[Rendered images with source text]
■ ■ ■

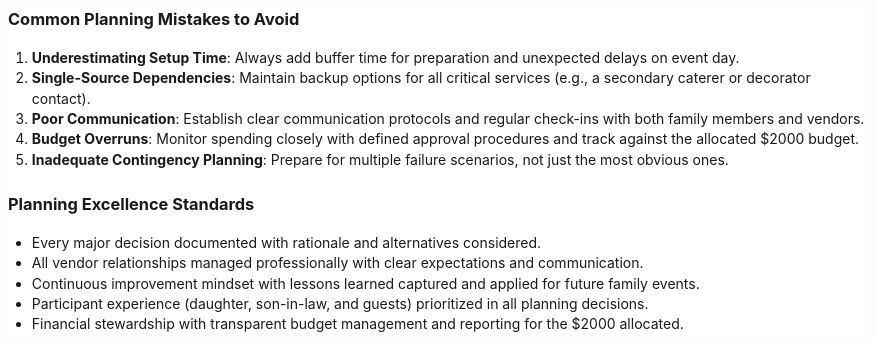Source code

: ### Common Planning Mistakes to Avoid
1. **Underestimating Setup Time**: Always add buffer time for preparation and unexpected delays on event day.
2. **Single-Source Dependencies**: Maintain backup options for all critical services (e.g., a secondary caterer or decorator contact).
3. **Poor Communication**: Establish clear communication protocols and regular check-ins with both family members and vendors.
4. **Budget Overruns**: Monitor spending closely with defined approval procedures and track against the allocated $2000 budget.
5. **Inadequate Contingency Planning**: Prepare for multiple failure scenarios, not just the most obvious ones.

### Planning Excellence Standards
- Every major decision documented with rationale and alternatives considered.
- All vendor relationships managed professionally with clear expectations and communication.
- Continuous improvement mindset with lessons learned captured and applied for future family events.
- Participant experience (daughter, son-in-law, and guests) prioritized in all planning decisions.
- Financial stewardship with transparent budget management and reporting for the $2000 allocated.
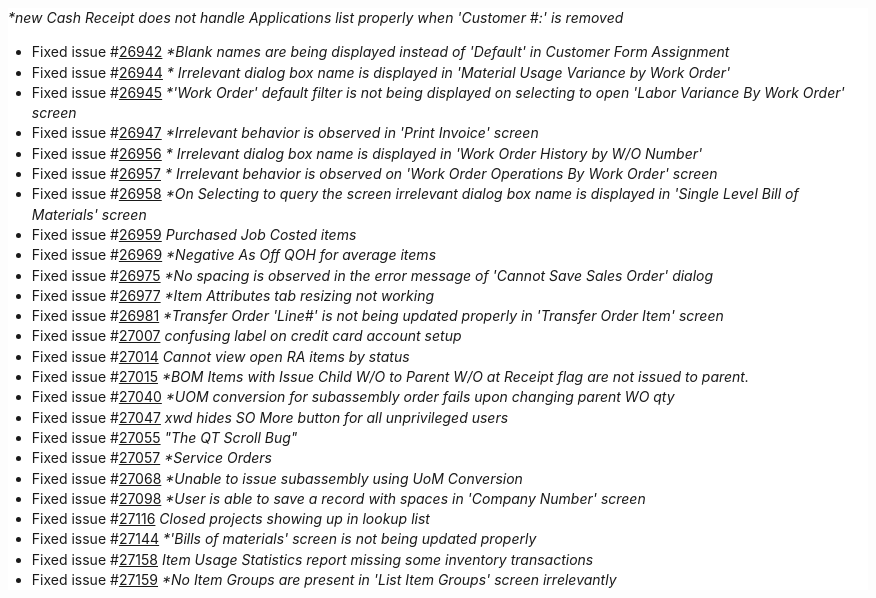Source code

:   _*new Cash Receipt does not handle Applications list properly
  when 'Customer #:'  is removed_
- Fixed issue #[26942](http://www.xtuple.org/xtincident/view/bugs/26942)
  _*Blank names are being displayed instead of 'Default' in Customer
  Form Assignment_
- Fixed issue #[26944](http://www.xtuple.org/xtincident/view/bugs/26944)
  _* Irrelevant dialog box name is displayed in 'Material Usage
  Variance by Work Order'_
- Fixed issue #[26945](http://www.xtuple.org/xtincident/view/bugs/26945)
  _*'Work Order' default filter is not being displayed on selecting
  to open 'Labor Variance By Work Order' screen_
- Fixed issue #[26947](http://www.xtuple.org/xtincident/view/bugs/26947)
  _*Irrelevant behavior is observed in 'Print Invoice' screen_
- Fixed issue #[26956](http://www.xtuple.org/xtincident/view/bugs/26956)
  _* Irrelevant dialog box name is displayed in  'Work Order History
  by W/O Number'_
- Fixed issue #[26957](http://www.xtuple.org/xtincident/view/bugs/26957)
  _* Irrelevant behavior is observed on 'Work Order Operations By
  Work Order' screen_
- Fixed issue #[26958](http://www.xtuple.org/xtincident/view/bugs/26958)
  _*On Selecting to query the screen irrelevant dialog box name is
  displayed in 'Single Level Bill of Materials' screen_
- Fixed issue #[26959](http://www.xtuple.org/xtincident/view/bugs/26959)
  _Purchased Job Costed items_
- Fixed issue #[26969](http://www.xtuple.org/xtincident/view/bugs/26969)
  _*Negative As Off QOH for average items_
- Fixed issue #[26975](http://www.xtuple.org/xtincident/view/bugs/26975)
  _*No spacing is observed in the error message of 'Cannot Save
  Sales Order' dialog_
- Fixed issue #[26977](http://www.xtuple.org/xtincident/view/bugs/26977)
  _*Item Attributes tab resizing not working_
- Fixed issue #[26981](http://www.xtuple.org/xtincident/view/bugs/26981)
  _*Transfer Order 'Line#' is not being updated properly in 'Transfer
  Order Item' screen_
- Fixed issue #[27007](http://www.xtuple.org/xtincident/view/bugs/27007)
  _confusing label on credit card account setup_
- Fixed issue #[27014](http://www.xtuple.org/xtincident/view/bugs/27014)
  _Cannot view open RA items by status_
- Fixed issue #[27015](http://www.xtuple.org/xtincident/view/bugs/27015)
  _*BOM Items with Issue Child W/O to Parent W/O at Receipt flag
  are not issued to parent._
- Fixed issue #[27040](http://www.xtuple.org/xtincident/view/bugs/27040)
  _*UOM conversion for subassembly order fails upon changing parent
  WO qty_
- Fixed issue #[27047](http://www.xtuple.org/xtincident/view/bugs/27047)
  _xwd hides SO More button for all unprivileged users_
- Fixed issue #[27055](http://www.xtuple.org/xtincident/view/bugs/27055)
  _"The QT Scroll Bug"_
- Fixed issue #[27057](http://www.xtuple.org/xtincident/view/bugs/27057)
  _*Service Orders_
- Fixed issue #[27068](http://www.xtuple.org/xtincident/view/bugs/27068)
  _*Unable to issue subassembly using UoM Conversion_
- Fixed issue #[27098](http://www.xtuple.org/xtincident/view/bugs/27098)
  _*User is able to save a record with spaces in 'Company Number'
  screen_
- Fixed issue #[27116](http://www.xtuple.org/xtincident/view/bugs/27116)
  _Closed projects showing up in lookup list_
- Fixed issue #[27144](http://www.xtuple.org/xtincident/view/bugs/27144)
  _*'Bills of materials' screen is not being updated properly_
- Fixed issue #[27158](http://www.xtuple.org/xtincident/view/bugs/27158)
  _Item Usage Statistics report missing some inventory transactions_
- Fixed issue #[27159](http://www.xtuple.org/xtincident/view/bugs/27159)
  _*No Item Groups are present in 'List Item Groups' screen
  irrelevantly_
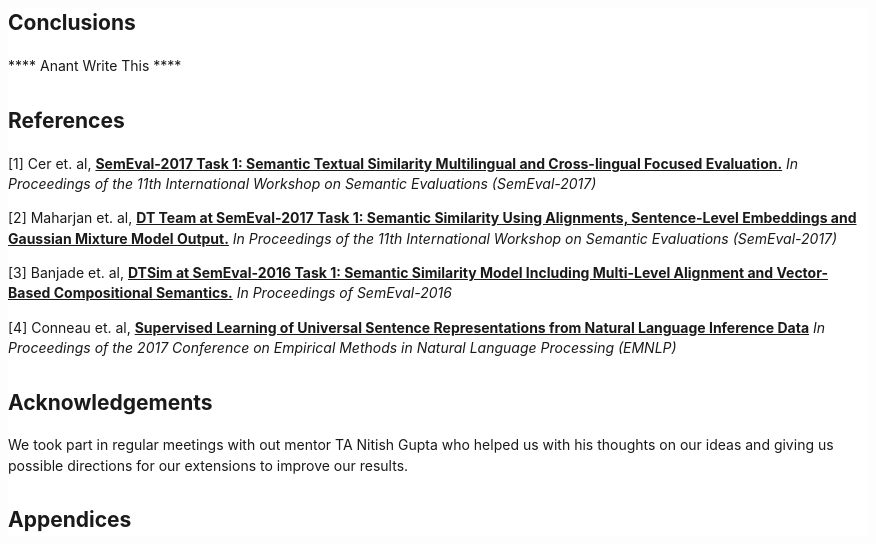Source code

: ## Conclusions

**** Anant Write This **** 

## References

[1] Cer et. al, **[SemEval-2017 Task 1: Semantic Textual Similarity
Multilingual and Cross-lingual Focused Evaluation.](https://www.aclweb.org/anthology/S/S17/S17-2001.pdf)** *In Proceedings of the 11th International Workshop on Semantic Evaluations (SemEval-2017)*

[2] Maharjan et. al, **[DT Team at SemEval-2017 Task 1: Semantic Similarity Using Alignments, Sentence-Level Embeddings and Gaussian Mixture Model Output.](http://www.aclweb.org/anthology/S17-2014)** *In Proceedings of the 11th International Workshop on Semantic Evaluations (SemEval-2017)*

[3] Banjade et. al, **[DTSim at SemEval-2016 Task 1: Semantic Similarity Model Including Multi-Level Alignment and Vector-Based Compositional Semantics.](http://www.aclweb.org/anthology/S16-1097)** *In Proceedings of SemEval-2016*

[4] Conneau et. al, **[Supervised Learning of Universal Sentence Representations from Natural Language Inference Data](http://aclweb.org/anthology/D17-1070)** *In Proceedings of the 2017 Conference on Empirical Methods in Natural Language Processing (EMNLP)*

## Acknowledgements

We took part in regular meetings with out mentor TA Nitish Gupta who helped us with his thoughts on our ideas and giving us possible directions for our extensions to improve our results. 

## Appendices
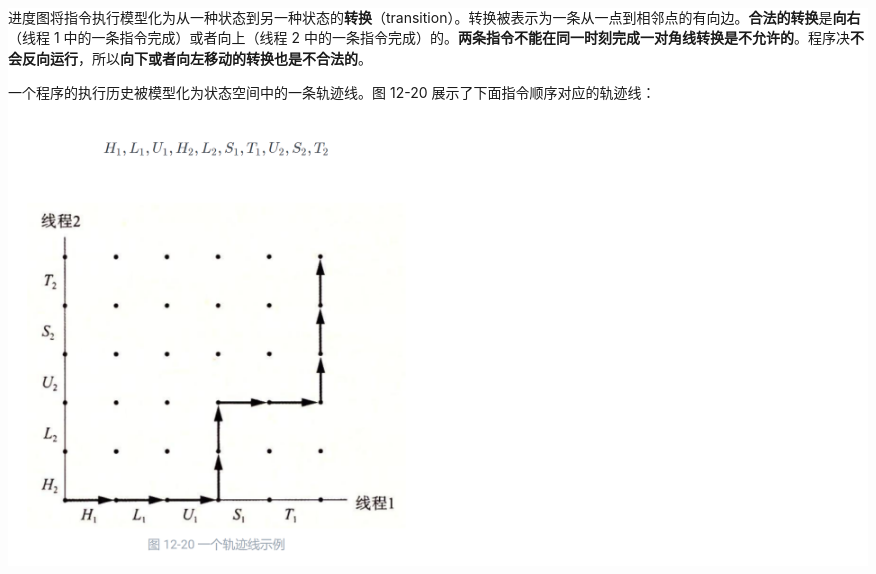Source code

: 进度图将指令执行模型化为从一种状态到另一种状态的**转换**（transition）。转换被表示为一条从一点到相邻点的有向边。**合法的转换**是**向右**（线程 1 中的一条指令完成）或者向上（线程 2 中的一条指令完成）的。**两条指令不能在同一时刻完成一对角线转换是不允许的**。程序决**不会反向运行**，所以**向下或者向左移动的转换也是不合法的**。

一个程序的执行历史被模型化为状态空间中的一条轨迹线。图 12-20 展示了下面指令顺序对应的轨迹线：

<img src="assert/image-20210531234533621.png" alt="image-20210531234533621" style="zoom:45%;" />
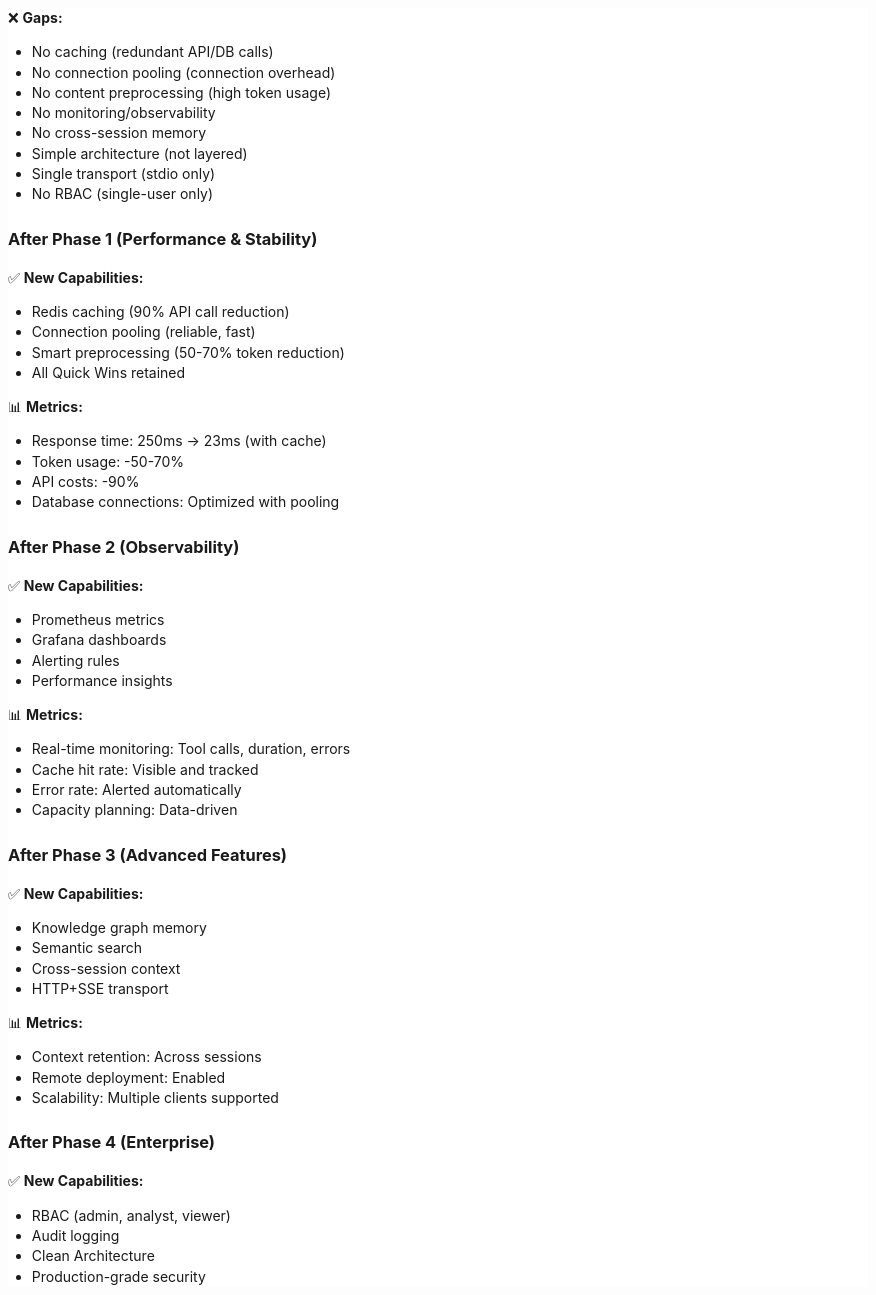 ❌ **Gaps:**
- No caching (redundant API/DB calls)
- No connection pooling (connection overhead)
- No content preprocessing (high token usage)
- No monitoring/observability
- No cross-session memory
- Simple architecture (not layered)
- Single transport (stdio only)
- No RBAC (single-user only)

### After Phase 1 (Performance & Stability)
✅ **New Capabilities:**
- Redis caching (90% API call reduction)
- Connection pooling (reliable, fast)
- Smart preprocessing (50-70% token reduction)
- All Quick Wins retained

📊 **Metrics:**
- Response time: 250ms → 23ms (with cache)
- Token usage: -50-70%
- API costs: -90%
- Database connections: Optimized with pooling

### After Phase 2 (Observability)
✅ **New Capabilities:**
- Prometheus metrics
- Grafana dashboards
- Alerting rules
- Performance insights

📊 **Metrics:**
- Real-time monitoring: Tool calls, duration, errors
- Cache hit rate: Visible and tracked
- Error rate: Alerted automatically
- Capacity planning: Data-driven

### After Phase 3 (Advanced Features)
✅ **New Capabilities:**
- Knowledge graph memory
- Semantic search
- Cross-session context
- HTTP+SSE transport

📊 **Metrics:**
- Context retention: Across sessions
- Remote deployment: Enabled
- Scalability: Multiple clients supported

### After Phase 4 (Enterprise)
✅ **New Capabilities:**
- RBAC (admin, analyst, viewer)
- Audit logging
- Clean Architecture
- Production-grade security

■ ■ ■

* **TASK PROMPT**
Beginning at the line with "Mistakes to Avoid" and stopping after the line with "3. **Poor Communication**: Establish", please write out every line of the data above exactly and nothing else.

* **ANSWER FOR THE TASK**
: ### Common Planning Mistakes to Avoid
1. **Underestimating Setup Time**: Always add buffer time for preparation and unexpected delays on event day.
2. **Single-Source Dependencies**: Maintain backup options for all critical services (e.g., a secondary caterer or decorator contact).
3. **Poor Communication**: Establish clear communication protocols and regular check-ins with both family members and vendors.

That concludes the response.